In contrast, I’m all in.

She’d rather take the last shuttle to the parks with the hung-over spring breakers at 10:55 a.m. Then return on the 4:35 p.m. shuttle with the seniors and their walkers tricked out with those fancy tennis balls.

But If I’m spending $160.99 to spin a turnstile, I’m slapping on the sunblock at sunrise and not leaving until I’ve grown two blisters and heard the ka-thump of the last firework.

Dads Like Me stalk Disney and Universal en masse. After driving 28 straight hours from Maine, they poke their 3- and 5-year olds awake at 6:30 a.m. to seize that extra hour earned by shrewdly paying too much for a Disney or Universal hotel. When the gates open, they sprint to the back of the park. By the time my wife arrives after lunch (sidetracked by a three-pound Nutella-coated Belgian waffle, all that giggling and gawking at Captain America (Mom: “Did you see the biceps on him?” High School Daughter: “I was too busy looking at his cute booty!” Together: “He! He! He!), and the Bodaciously Adorable Bunny, Bird and Magic Pony Show in The Lost Jurassic Tomorrowish Toonland), Dads Like Me have ridden the best rides four times.

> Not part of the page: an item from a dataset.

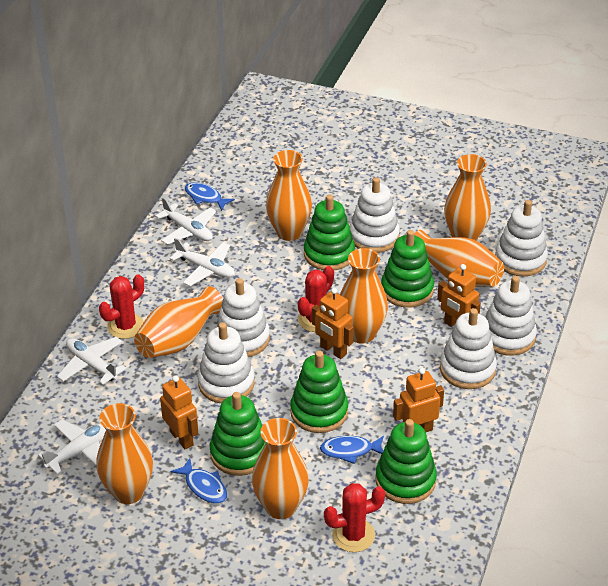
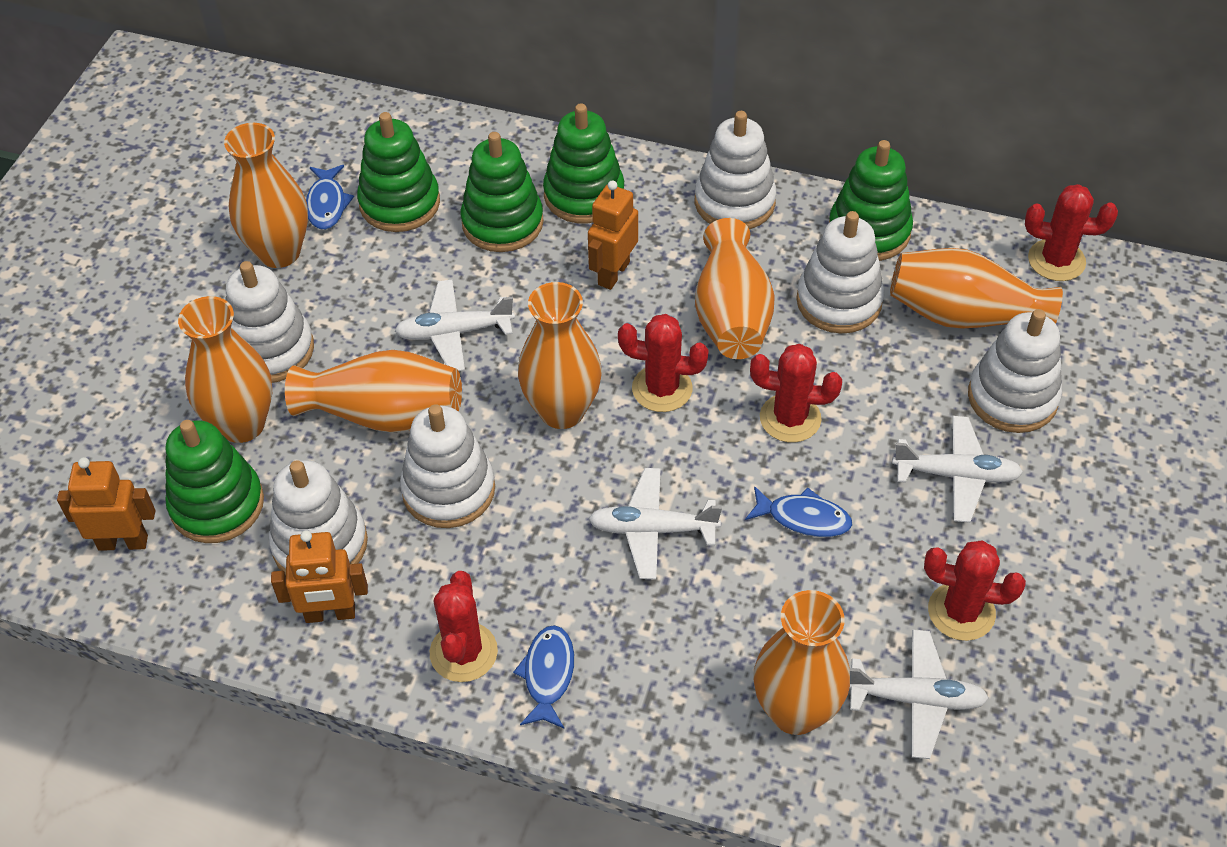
orange robot: [160,376,198,450] [312,288,353,359] [393,368,444,432] [437,264,481,327] = 4 -> [57,457,155,551] [271,530,368,623] [588,180,638,290] = 3
red cactus: [99,274,144,339] [298,266,334,332] [324,483,385,552] = 3 -> [430,571,498,682] [618,314,709,412] [750,344,842,442] [924,540,1026,641] [1025,184,1118,281] = 5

Except other Dads Like Me are riding those rides because I’m stuck with the Dabbler.

Last Disney trip I watched in admiration as one all-in dad held up his little princess as fireworks exploded and Tinkerbell shot across the sky moments before the park closed. He shook his daughter’s ragdoll body in an admirable effort to interrupt actual dreams so she could experience one more dream come true.

Arms folded beside him, his exhausted wife piled on. “You might want to check for a pulse.”

He gave another shake. “I don’t understand! She napped all through It’s a Small World.”

Or the dedicated dad I spotted in Mel’s Diner on our recent trip to Universal. He had lavished $16 on a 15-pound refillable Optimus Prime Transformer Souvenir Soda Cup, bigger than all of his three sons’ heads. The entire family dutifully sucked the Transformer’s head during lunch to recoup his investment. “Hurry up!” He gestured to the nearby refill station. “We can top off Optimus before leaving!”

All-in, the oldest son attacked it, eyes bulging, face turning red.

Such dedication!

But me?

After 40 minutes pancaked against exuberant visitors fingering the Puking Pastilles in Weasleys’ Wizzard Wheezes, I attempt to rally my fast-fading troops. “Time to head back to the Hulk,” I announce. “This late in the day, the line will be half the 50 minutes it was this morning!”

“How can you enjoy things when you’re rushing through them?” the Dabbler asks, wiping Nutella from her face. “Why not head back for a nice dip in the pool?”

“It’s not even six o’clock!” I cry.

In a sly attempt to round up votes, she tries bribery. “We’ll stop at an actual restaurant for nice dinner and then go for a swim.”

Bee, 9, immediately crumbles. “OK.”

But the other two are still standing firm.

“One more ride on Hulk?” The Sophomore begs her mother.

“I’m thinking more like three,” I say encouragingly.

“I’ll waive the one junk food per day rule and we can even stop and pick up ice cream!” the Dabbler counters.

“That’s exactly the problem with democracy.” I counsel the girls. “Too many silly choices!”

“What about hot fudge?” asks Elf, 12.

“No!” I protest (hot fudge being beyond the pale).

But it’s too late. The other two have actually caved for hot fudge and sprinkles.


Victorious, the Dabbler drags us back to hunt for the minivan in Jaws, Section 417.

But not before stepping briefly into Starbucks for a Classic Chai Tea Latte with Soymilk.